Saved data entries:

====================

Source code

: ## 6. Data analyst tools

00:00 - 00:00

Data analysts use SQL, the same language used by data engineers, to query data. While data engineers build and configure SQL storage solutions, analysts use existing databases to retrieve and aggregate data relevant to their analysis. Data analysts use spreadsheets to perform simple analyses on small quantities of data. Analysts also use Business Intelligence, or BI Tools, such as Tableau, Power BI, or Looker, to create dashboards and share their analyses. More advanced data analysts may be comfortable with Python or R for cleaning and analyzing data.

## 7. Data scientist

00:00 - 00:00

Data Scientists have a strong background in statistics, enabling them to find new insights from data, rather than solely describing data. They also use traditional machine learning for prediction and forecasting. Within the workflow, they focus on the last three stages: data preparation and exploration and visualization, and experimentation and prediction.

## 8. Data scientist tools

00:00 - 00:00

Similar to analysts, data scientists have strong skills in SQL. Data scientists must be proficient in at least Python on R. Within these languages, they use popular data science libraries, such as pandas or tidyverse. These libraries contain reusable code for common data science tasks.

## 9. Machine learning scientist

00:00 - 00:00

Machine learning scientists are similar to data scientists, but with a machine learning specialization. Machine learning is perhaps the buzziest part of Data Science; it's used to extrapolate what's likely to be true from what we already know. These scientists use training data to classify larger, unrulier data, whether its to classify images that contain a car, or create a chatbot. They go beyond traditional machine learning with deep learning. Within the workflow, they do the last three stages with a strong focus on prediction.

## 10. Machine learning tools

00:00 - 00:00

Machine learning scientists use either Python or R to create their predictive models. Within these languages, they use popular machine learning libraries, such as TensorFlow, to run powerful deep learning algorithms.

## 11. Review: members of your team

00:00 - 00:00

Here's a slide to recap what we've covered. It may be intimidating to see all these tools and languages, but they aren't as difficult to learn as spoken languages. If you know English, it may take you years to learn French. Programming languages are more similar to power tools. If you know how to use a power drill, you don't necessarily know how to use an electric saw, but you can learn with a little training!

====================

WHAT YOU NEED TO DO: Scan the data, and report each line that uses the word "from".

YOUR SOLUTION:
Data Scientists have a strong background in statistics, enabling them to find new insights from data, rather than solely describing data. They also use traditional machine learning for prediction and forecasting. Within the workflow, they focus on the last three stages: data preparation and exploration and visualization, and experimentation and prediction.
Machine learning scientists are similar to data scientists, but with a machine learning specialization. Machine learning is perhaps the buzziest part of Data Science; it's used to extrapolate what's likely to be true from what we already know. These scientists use training data to classify larger, unrulier data, whether its to classify images that contain a car, or create a chatbot. They go beyond traditional machine learning with deep learning. Within the workflow, they do the last three stages with a strong focus on prediction.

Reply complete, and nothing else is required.